*Text for analysis*
Blossoming with creative solutions for global challenges

When DGIST was founded 10 years ago, the world was already facing the significant challenges that exist today, from climate change, and food insecurity to emerging diseases.

In response, DGIST has conducted creative research for answers to global challenges, and cultivated young talent who are committed to pursuing a sustainable future for all, says Professor Young Kuk, president of DGIST.

DGIST has embraced a culture of encouraging young researchers to experiment with their ideas. “Creativity is said to transcend ideas,” says Kuk. “Therefore, for innovation, it is necessary to provoke action rather than merely encouraging it.”

Inspired and supported, researchers at DGIST such as Professor June Kwak, who relocated his lab from the United States to DGIST in 2014, have thrived.

“One of the reasons that I decided to come back to my home country is that I wanted to do something new,” says Kwak, who shifted his research focus from plant cell signalling to plant development after joining DGIST.

Kwak and his team looked into abscission in plants, the process by which plants shed leaves, flowers or fruit.

“Unlike animal cells, plant cells are glued together by their walls,” says Kwak.

Focusing on the popular lab plant, Arabidopsis, he investigated the mechanism that guides cell-cell detachment and remodelling of the cell wall. Kwak and his team found that two neighbouring cell types in the abscission zone coordinate differential cellular activities and architectures for precise separation of flowers or other organs.

One cell type produces lignin, an organic polymer in the cell wall that makes plants rigid, to act as a mechanical brace and spatially restrict the cell wall breakdown. The second cell type transdifferentiates from its already-mature state into mature epidermal cells and forms a protective cuticle layer on the plant body to prevent infections on the newly exposed surface.

“We show de novo specification of epidermal cells whose fate was thought to be determined in early embryogenesis and maintained throughout the plant lifespan,” says Kwak. “We are currently investigating this interesting process, which will provide an answer to open questions in biology.”

The implication of the research goes beyond understanding abscission. By controlling the mechanism of cell separation, people could manage the timing of plants shedding leaves and flowers, enhancing the set of fruit. As concerns on food security increase around the world, the research could pave a way for technological applications and measures to boost agricultural production, says Kwak.

*Data extracts*
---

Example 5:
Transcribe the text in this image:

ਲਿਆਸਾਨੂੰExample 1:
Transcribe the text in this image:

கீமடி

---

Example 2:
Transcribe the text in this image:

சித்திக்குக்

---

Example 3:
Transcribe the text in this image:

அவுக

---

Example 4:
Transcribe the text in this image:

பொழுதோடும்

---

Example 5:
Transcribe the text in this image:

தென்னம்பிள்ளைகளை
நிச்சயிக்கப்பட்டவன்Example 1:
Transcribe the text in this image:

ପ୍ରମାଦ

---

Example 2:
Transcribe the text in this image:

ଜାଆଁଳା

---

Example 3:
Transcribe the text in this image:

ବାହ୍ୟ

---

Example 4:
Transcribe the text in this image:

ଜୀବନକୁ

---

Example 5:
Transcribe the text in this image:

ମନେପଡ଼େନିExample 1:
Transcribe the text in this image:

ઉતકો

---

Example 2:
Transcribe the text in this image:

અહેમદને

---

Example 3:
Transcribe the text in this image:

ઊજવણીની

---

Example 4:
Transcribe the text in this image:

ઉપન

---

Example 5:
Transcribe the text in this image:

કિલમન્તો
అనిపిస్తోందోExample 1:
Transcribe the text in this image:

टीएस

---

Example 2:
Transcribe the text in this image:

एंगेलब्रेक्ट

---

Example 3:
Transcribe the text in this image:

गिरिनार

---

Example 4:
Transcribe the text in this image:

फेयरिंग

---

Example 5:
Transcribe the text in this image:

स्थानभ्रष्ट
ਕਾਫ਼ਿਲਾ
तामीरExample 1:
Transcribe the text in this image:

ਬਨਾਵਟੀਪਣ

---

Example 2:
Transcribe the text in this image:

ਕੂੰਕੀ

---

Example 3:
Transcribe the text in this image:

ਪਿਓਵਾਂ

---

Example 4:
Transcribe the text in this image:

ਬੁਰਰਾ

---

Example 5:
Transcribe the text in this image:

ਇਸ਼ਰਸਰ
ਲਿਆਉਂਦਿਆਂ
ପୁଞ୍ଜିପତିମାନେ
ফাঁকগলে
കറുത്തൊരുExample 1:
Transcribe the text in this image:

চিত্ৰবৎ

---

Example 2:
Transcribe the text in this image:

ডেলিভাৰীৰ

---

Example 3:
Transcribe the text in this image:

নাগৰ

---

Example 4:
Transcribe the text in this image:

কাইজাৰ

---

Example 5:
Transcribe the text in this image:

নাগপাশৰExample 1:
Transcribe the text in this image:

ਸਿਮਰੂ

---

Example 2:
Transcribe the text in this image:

*Required tasks*
- 1) Reproduce word for word the passage of the DGIST article that opens with the words containing "In response, DGIST" and closes with "after joining DGIST.".
- 2) According to the DGIST article, in what year did Professor June Kwak move his lab from the United States to DGIST?
- 3) Extend the DGIST article on plant abscission research by writing what follows its final paragraph.

*Set of answers*
- 1)
In response, DGIST has conducted creative research for answers to global challenges, and cultivated young talent who are committed to pursuing a sustainable future for all, says Professor Young Kuk, president of DGIST.

DGIST has embraced a culture of encouraging young researchers to experiment with their ideas. “Creativity is said to transcend ideas,” says Kuk. “Therefore, for innovation, it is necessary to provoke action rather than merely encouraging it.”

Inspired and supported, researchers at DGIST such as Professor June Kwak, who relocated his lab from the United States to DGIST in 2014, have thrived.

“One of the reasons that I decided to come back to my home country is that I wanted to do something new,” says Kwak, who shifted his research focus from plant cell signalling to plant development after joining DGIST.

- 2) 2014

- 3)
“We have provided a mechanistic view of how plants achieve precision abscission that is crucial for cell surface integrity and plant fitness,” he says.

In other notable research, Kwak and his team at DGIST looked into the development of stomata, which are critical for growth and survival of plants. Located in the plant epidermis, stomata are pores that control gas exchange, transpiration, and immunity to pathogens.

Kwak found that miRNAs could both positively and negatively regulate stomatal formation and distribution to prevent clustered and paired stomata. This ensured optimal gas exchange and water use within the plant. As a result, plants could conduct efficient photosynthesis.

“Previously, it was unclear whether miRNAs regulate stomatal development,” says Kwak. “We demonstrate that miRNAs constitute an additional regulatory layer of precise stomatal development control.”

Formerly a government-funded research institute, DGIST now has one undergraduate programme of transdisciplinary studies and six graduate schools in science and engineering. It has 12 research centres and four leading groups, with expertise ranging from solar energy, emerging materials, cyber-physical systems, robotics engineering, to neuroscience, and the biology of ageing.

The university also introduced the D-PIC Project in 2021, where students and researchers collaborated with leading players from South Korea’s digital technology industry to put their ideas into practice. “Although it is still a young institution, I believe that it has been possible to create research results like the present one by gathering excellent researchers in fields with potential for growth,” says Kuk.

He also says DGIST offers startup funds and internal grants for newly recruited researchers and scholars to jump-start their research. Currently, more than one-third of the staff at DGIST are researchers.

As a scientist and educator, Kuk is confident about DGIST student performance. “We give our undergraduate students the opportunity to study a wide range of science and engineering majors, as well as opportunities to conduct research independently — even for the undergraduate — or to participate in research groups,” says Kuk. “This experience will enable them to be competent in future jobs or become good researchers,” says Kuk, addressing DGIST’s mission to cultivate new generations of researchers.

Next year, DGIST will start participating in global university rankings. Kuk is confident about the young university’s performance.

“All of [the departments] have high competitiveness, and energy science and engineering, electrical engineering and computer science, especially, have high international competitiveness,” says Kuk.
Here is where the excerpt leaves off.